**TASK DIRECTIONS:** From the very first line of the data to the line containing "carried out any", retype everything exactly, leaving the pictures behind.

*** Begin section ***

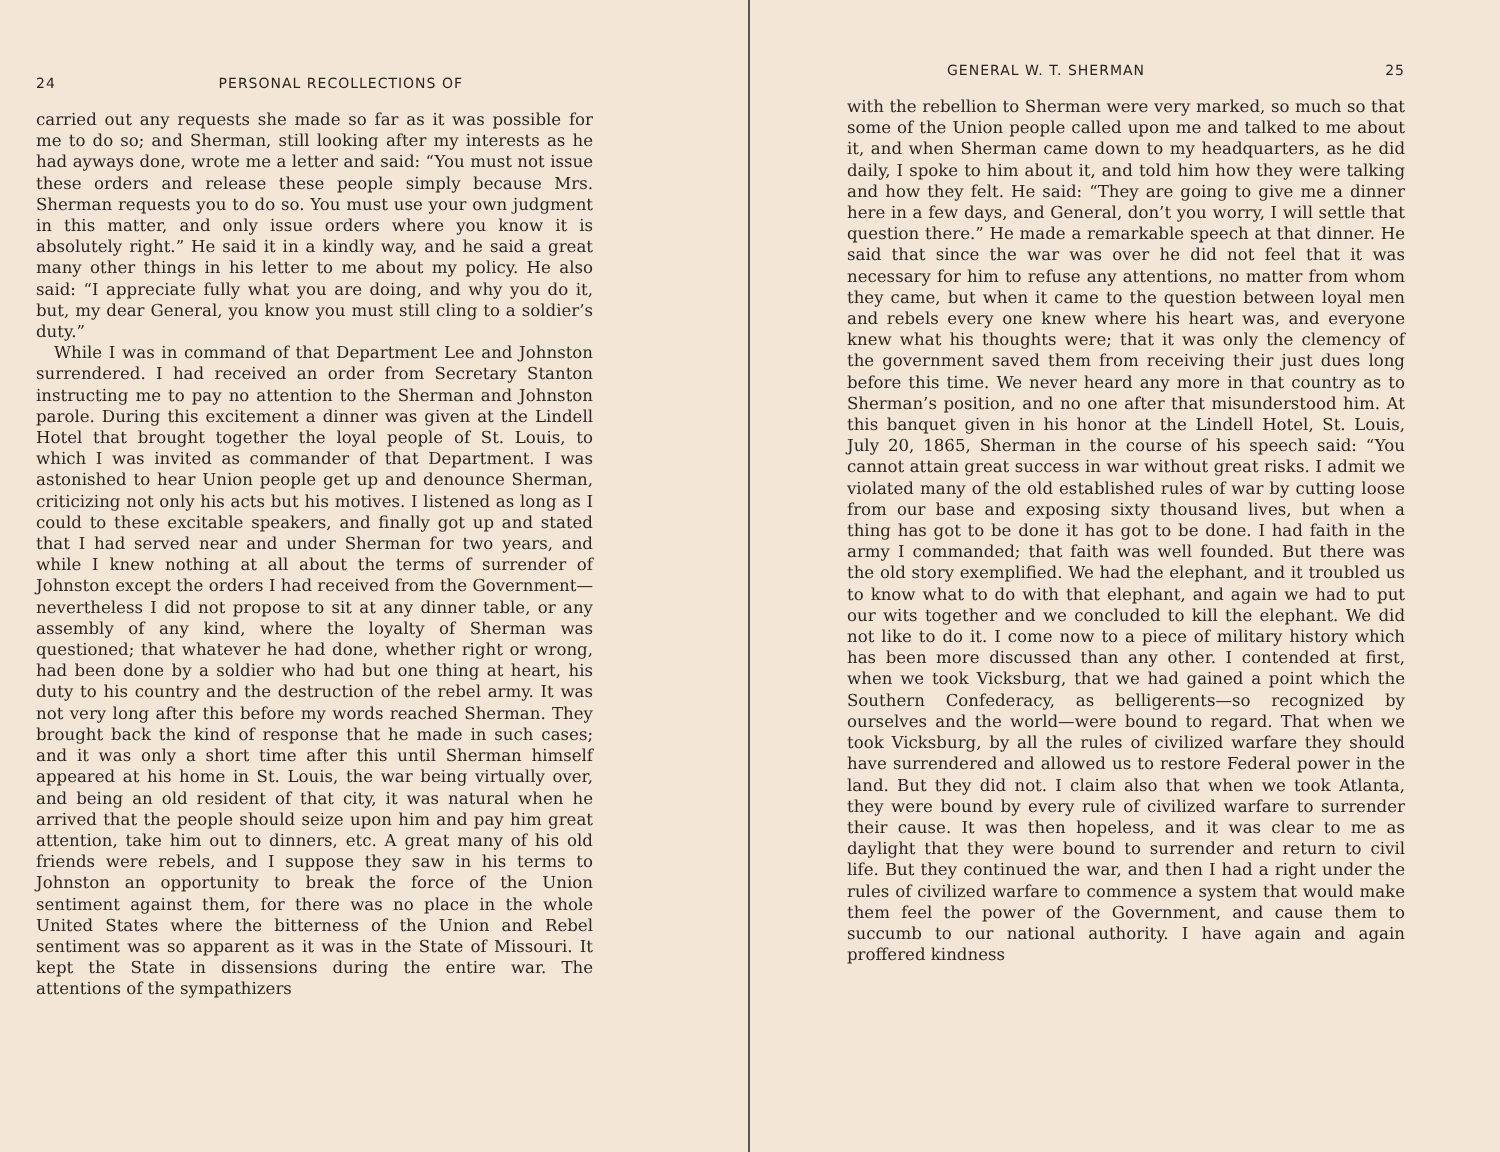24 PERSONAL RECOLLECTIONS OF
carried out any requests she made so far as it was possible for me to do so; and Sherman, still looking after my interests as he had ayways done, wrote me a letter and said: “You must not issue these orders and release these people simply because Mrs. Sherman requests you to do so. You must use your own judgment in this matter, and only issue orders where you know it is absolutely right.” He said it in a kindly way, and he said a great many other things in his letter to me about my policy. He also said: “I appreciate fully what you are doing, and why you do it, but, my dear General, you know you must still cling to a soldier’s duty.”
While I was in command of that Department Lee and Johnston surrendered. I had received an order from Secretary Stanton instructing me to pay no attention to the Sherman and Johnston parole. During this excitement a dinner was given at the Lindell Hotel that brought together the loyal people of St. Louis, to which I was invited as commander of that Department. I was astonished to hear Union people get up and denounce Sherman, criticizing not only his acts but his motives. I listened as long as I could to these excitable speakers, and finally got up and stated that I had served near and under Sherman for two years, and while I knew nothing at all about the terms of surrender of Johnston except the orders I had received from the Government—nevertheless I did not propose to sit at any dinner table, or any assembly of any kind, where the loyalty of Sherman was questioned; that whatever he had done, whether right or wrong, had been done by a soldier who had but one thing at heart, his duty to his country and the destruction of the rebel army. It was not very long after this before my words reached Sherman. They brought back the kind of response that he made in such cases; and it was only a short time after this until Sherman himself appeared at his home in St. Louis, the war being virtually over, and being an old resident of that city, it was natural when he arrived that the people should seize upon him and pay him great attention, take him out to dinners, etc. A great many of his old friends were rebels, and I suppose they saw in his terms to Johnston an opportunity to break the force of the Union sentiment against them, for there was no place in the whole United States where the bitterness of the Union and Rebel sentiment was so apparent as it was in the State of Missouri. It kept the State in dissensions during the entire war. The attentions of the sympathizers
GENERAL W. T. SHERMAN 25
with the rebellion to Sherman were very marked, so much so that some of the Union people called upon me and talked to me about it, and when Sherman came down to my headquarters, as he did daily, I spoke to him about it, and told him how they were talking and how they felt. He said: “They are going to give me a dinner here in a few days, and General, don’t you worry, I will settle that question there.” He made a remarkable speech at that dinner. He said that since the war was over he did not feel that it was necessary for him to refuse any attentions, no matter from whom they came, but when it came to the question between loyal men and rebels every one knew where his heart was, and everyone knew what his thoughts were; that it was only the clemency of the government saved them from receiving their just dues long before this time. We never heard any more in that country as to Sherman’s position, and no one after that misunderstood him. At this banquet given in his honor at the Lindell Hotel, St. Louis, July 20, 1865, Sherman in the course of his speech said: “You cannot attain great success in war without great risks. I admit we violated many of the old established rules of war by cutting loose from our base and exposing sixty thousand lives, but when a thing has got to be done it has got to be done. I had faith in the army I commanded; that faith was well founded. But there was the old story exemplified. We had the elephant, and it troubled us to know what to do with that elephant, and again we had to put our wits together and we concluded to kill the elephant. We did not like to do it. I come now to a piece of military history which has been more discussed than any other. I contended at first, when we took Vicksburg, that we had gained a point which the Southern Confederacy, as belligerents—so recognized by ourselves and the world—were bound to regard. That when we took Vicksburg, by all the rules of civilized warfare they should have surrendered and allowed us to restore Federal power in the land. But they did not. I claim also that when we took Atlanta, they were bound by every rule of civilized warfare to surrender their cause. It was then hopeless, and it was clear to me as daylight that they were bound to surrender and return to civil life. But they continued the war, and then I had a right under the rules of civilized warfare to commence a system that would make them feel the power of the Government, and cause them to succumb to our national authority. I have again and again proffered kindness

*** End section ***

**WRITTEN SOLUTION:**
24 PERSONAL RECOLLECTIONS OF
carried out any requests she made so far as it was possible for me to do so; and Sherman, still looking after my interests as he had ayways done, wrote me a letter and said: “You must not issue these orders and release these people simply because Mrs. Sherman requests you to do so. You must use your own judgment in this matter, and only issue orders where you know it is absolutely right.” He said it in a kindly way, and he said a great many other things in his letter to me about my policy. He also said: “I appreciate fully what you are doing, and why you do it, but, my dear General, you know you must still cling to a soldier’s duty.”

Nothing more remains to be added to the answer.